** EXTRAIT CHOISI **
'''

Je pose en thèse que toutes les attractions sont utiles, sauf emploi dans des séries de groupes exerçant en courtes séances.
- Quoi! les passions d'un Néron, d'un Tibère, pourraient être utiles? - Sans doute, fort utiles en industrie sociétaire. Expliquons ce mystère.
Néron est un être né avec des inclinations sanguinaires. La nature veut que dès l'âge de 3 ans il prenne parti dans quelques-uns des groupes de boucherie de sa phalange. S'il avait horreur de l'effusion du sang, il ne pourrait pas exercer passionément un emploi aux boucheries, s'y habituer par plaisir dès le bas-âge, et devenir à vingt ans un très habile boucher, ainsi que le veut la nature.
Mais j'entends Agrippine répondre: Quelle ridicule vision! prétendre que mon fils, héritier du trône du monde, soit fait pour le métier de boucher! - Sur ce, Agrippine fait endoctriner son fils par Sénèque et autres savantas qui lui enseigneront que la nature est vicieuse, que les inclinations sanguinaires sont odieuses, qu'un jeune prince ne doit aimer que le commerce et la Charte, et qu'il s'avilirait en se faufilant avec des bouchers.

'''

** DONNÉES FOURNIES **
'''

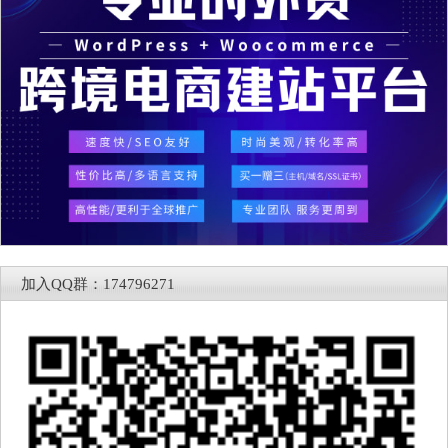
加入QQ群：174796271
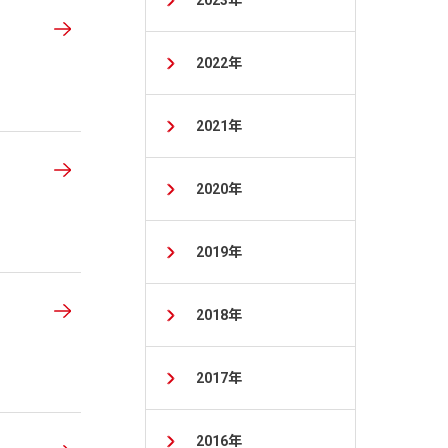
2023年
2022年
2021年
2020年
2019年
2018年
2017年
2016年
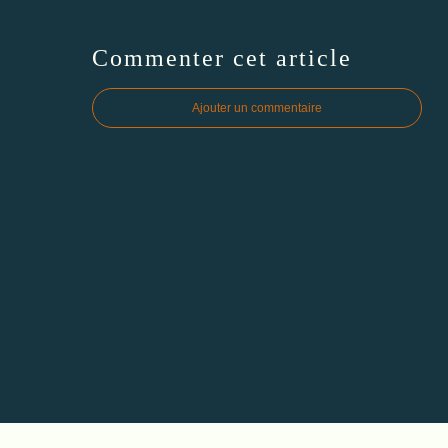
Commenter cet article
Ajouter un commentaire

'''

** CONSIGNE 1 **
Pouvez-vous restituer sous forme de liste JSON de chaînes toutes les lignes des enregistrements, à raison d'une chaîne par ligne, en omettant les lignes vides et les images ?
** CONSIGNE 2 **
Pourriez-vous prolonger l'extrait sur l'utilité des passions de Néron à partir de sa dernière phrase ?
L'extrait et les enregistrements ne proviennent pas de la même source.

** RÉPONSE 1 **
[
  "加入QQ群：174796271",
  "2023年",
  "2022年",
  "2021年",
  "2020年",
  "2019年",
  "2018年",
  "2017年",
  "2016年",
  "Commenter cet article",
  "Ajouter un commentaire"
]

** RÉPONSE 2 **
Voilà donc une passion du jeune Néron entravée, et vingt autres de ses goûts seront de même contrecarrés par les saines doctrines de la morale douce et pure. Tel sera l'avis de Sénèque; mais Horace et La Fontaine sont d'un avis bien différent, et jugent beaucoup plus sainement quand ils disent:
Si furcâ naturam expellas, tamen usque recurret.
Si vous la chassez par la porte,
Elle revient par la fenêtre.
Analysons les funestes résultats de cette passion comprimée et de sa contremarche ou récurrence (expression d'Horace qu'il faudrait adopter pour cet effet de passion).
Le jeune Néron feindra d'être docile aux impulsions de ses précepteurs; mais ses goûts sanguinaires ne sont que masqués et non pas extirpés. Ils reparaîtront quand Néron aura secoué le joug des précepteurs, mais ils reparaîtront en contremarche et en emploi malfaisant, et Néron deviendra un prince atroce. Il exercera plus tard, et aux dépens de ceux qui l'entourent, la passion qu'ils ont comprimée dès son enfance, et dont l'essor eût été fort utile, car il serait devenu l'un des premiers bouchers de la phalange de Tibur.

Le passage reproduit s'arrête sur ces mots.